THE ORIGINAL RABBIT FOOT SPASM BAND - The Vicar's Garden Party Jump Steady, Jericho Tavern, Fri 20 March, 8pm
A party is what we were promised and a party is what we got. Following on from the riotous Cold War party back in October, Jump Steady returned the Rabbits to the Jericho Tavern on Friday night for a Vicar’s Garden Party (old ladies and the only hipster in the village included on the invite.)
A Rabbit’s gig is always going to be a little bit more than you expect, but these parties really are a whole evening of entertainment both on and off stage. As with last time, most attendees of this sell-out affair joined in the spirit and came in fancy dress. Looks ranged from steampunk vicar through to hay-chewin’ farmer. Everybody was ready to get rowdy.
Taking to the stage before the hotly-anticipated Original Rabbit Foot Spasm Band were Zeppelin Crew. You know, Oxford’s acapella steampunk covers group. No - I hadn’t heard of then either until last night, but I’m so glad I have now. They were absolutely brilliant.
Covers ranged from The Cure to Eurythmics via Lorde and Elbow, every now and then tweaking the lyrics to suit the steampunk ethos. Of particular delight was an altered version of the Robin Thicke (achem Marvin Gaye) hit, restyled to become ‘Brewed Lines.’
Between sets we checked out the bric-a-brac stall, which aimed ‘to amass the most RIDICULOUS selection of bric-a-brac possible’ in aid of the Betjeman Society. A particularly horrific village church clock ornament definitely stole the show – I can only hope it went to a good home.
Finally it was time for the Rabbits to do their thing. Stuart got the crowd going with his trademark rebel-rousing and from the first song everyone was jumping and jiving away. The band really hit their stride with ‘Vine Street Jump’ – Rabbit-style trad jazz at its best – and not a person in the room could resist its power to make you move.

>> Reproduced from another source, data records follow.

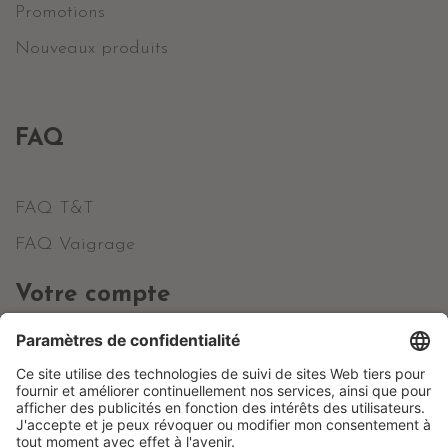
Promotions
Nouveaux produits
FAQ
FAQ T&T
FAQ Vaigrage
Votre compte
Informations personnelles
Commandes
Avoirs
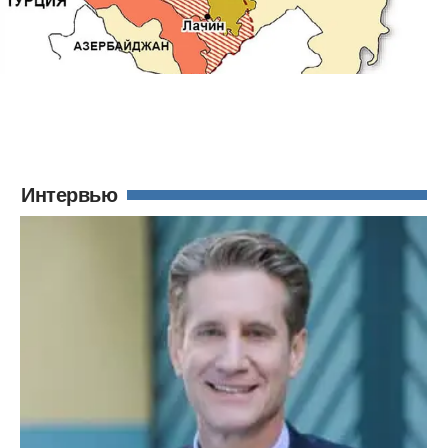
Интервью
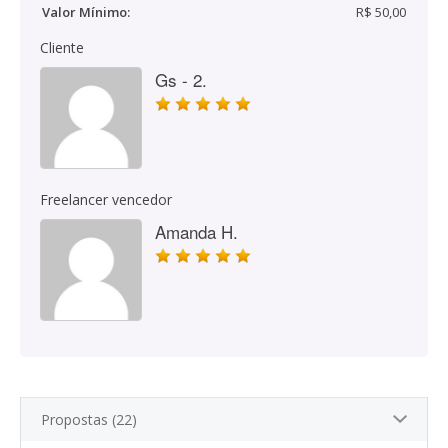
Valor Mínimo:
R$ 50,00
Cliente
Gs - 2.
Freelancer vencedor
Amanda H.
Propostas (22)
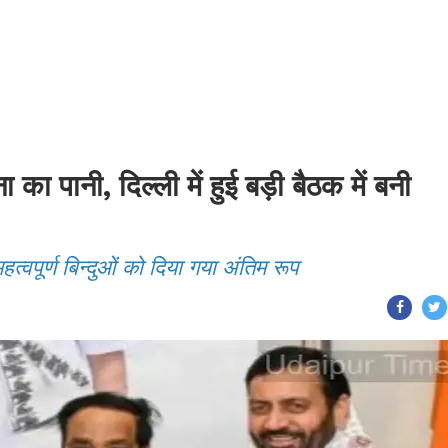
का पानी, दिल्ली में हुई बड़ी बैठक में बनी
त्वपूर्ण बिन्दुओं को दिया गया अंतिम रूप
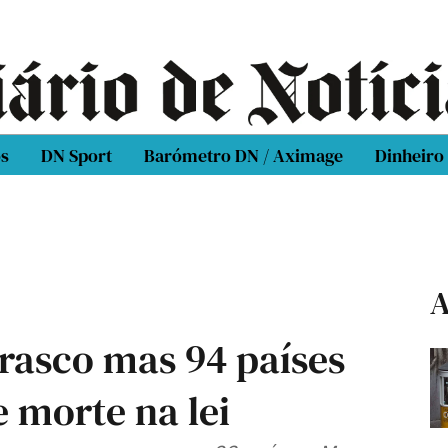
os
DN Sport
Barómetro DN / Aximage
Dinheiro
A
rasco mas 94 países
 morte na lei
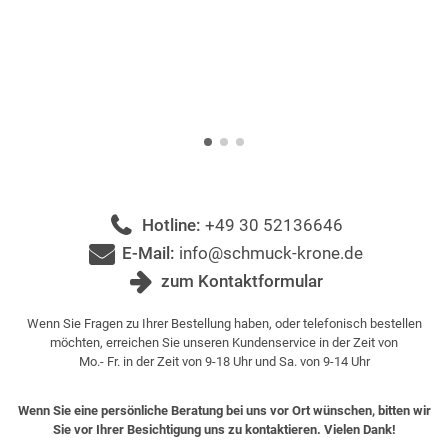
Hotline:
+49 30 52136646
E-Mail:
info@schmuck-krone.de
zum Kontaktformular
Wenn Sie Fragen zu Ihrer Bestellung haben, oder telefonisch bestellen
möchten, erreichen Sie unseren Kundenservice in der Zeit von
Mo.- Fr. in der Zeit von 9-18 Uhr und Sa. von 9-14 Uhr
Wenn Sie eine persönliche Beratung bei uns vor Ort wünschen, bitten wir
Sie vor Ihrer Besichtigung uns zu kontaktieren. Vielen Dank!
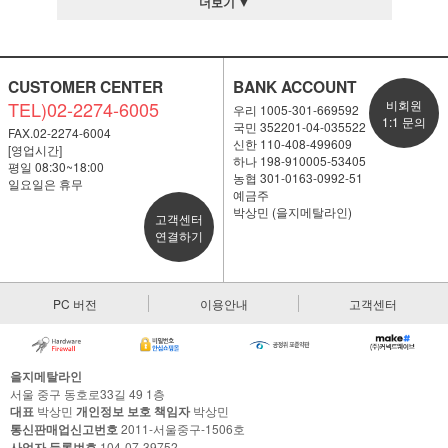
더보기 ▼
CUSTOMER CENTER
BANK ACCOUNT
TEL)02-2274-6005
비회원
우리 1005-301-669592
1:1 문의
국민 352201-04-035522
FAX.02-2274-6004
신한 110-408-499609
[영업시간]
하나 198-910005-53405
평일 08:30~18:00
농협 301-0163-0992-51
일요일은 휴무
예금주
박상민 (을지메탈라인)
고객센터
연결하기
PC 버전
이용안내
고객센터
을지메탈라인
서울 중구 동호로33길 49 1층
대표
박상민
개인정보 보호 책임자
박상민
통신판매업신고번호
2011-서울중구-1506호
사업자 등록번호
104-07-39752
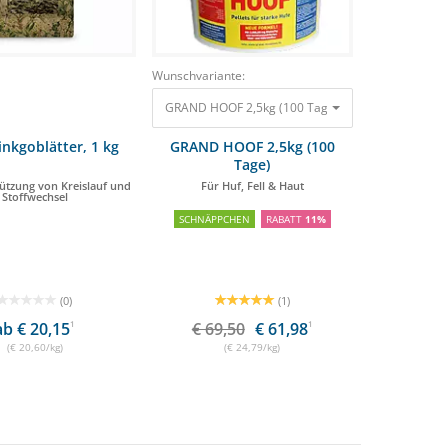
Wunschvariante:
GRAND HOOF 2,5kg (100 Tage) Für Huf, Fell & Hau
nkgoblätter, 1 kg
GRAND HOOF 2,5kg (100
Tage)
ützung von Kreislauf und
Für Huf, Fell & Haut
Stoffwechsel
SCHNÄPPCHEN
RABATT
11%
(0)
(1)
ab € 20,15
1
€ 69,50
€ 61,98
1
(€ 20,60/kg)
(€ 24,79/kg)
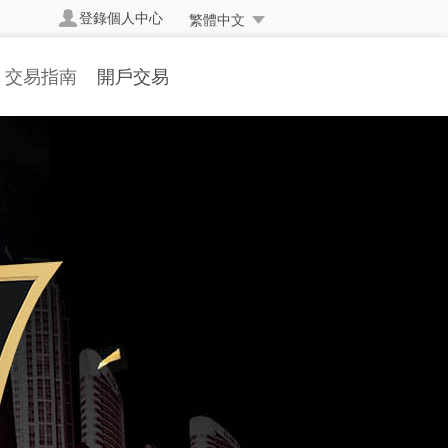
登錄個人中心
繁體中文
交易指南
開戶交易
交易規則
開立真實帳戶
交易方式
帳戶簡介
交易編碼
開戶流程
掛單交易
存取款流程
交易詞彙
表格下載
常見問題
人民幣兌換率
資金安全
反洗黑錢聲明
常交易處理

We heard classic Rabbit numbers, such as ‘Taxidermy Man’ as well as new tunes like ‘Oh Monah’ from the recently-released Sunday Night Jamboree. Stage guests included Chris of Francis Pugh and the Whisky Singers on fiddle and new Rabbit, Andrew Loveridge on clarinet. From the regular crew, drummer Skippy and guitarist Carlo Matassa were on especially top form, playing with irrepressibly infectious enthusiasm.
All together it was a jumping night, fit for the irreverent vicar and his party. But then of course it was – what else would you expect from the Rabbits?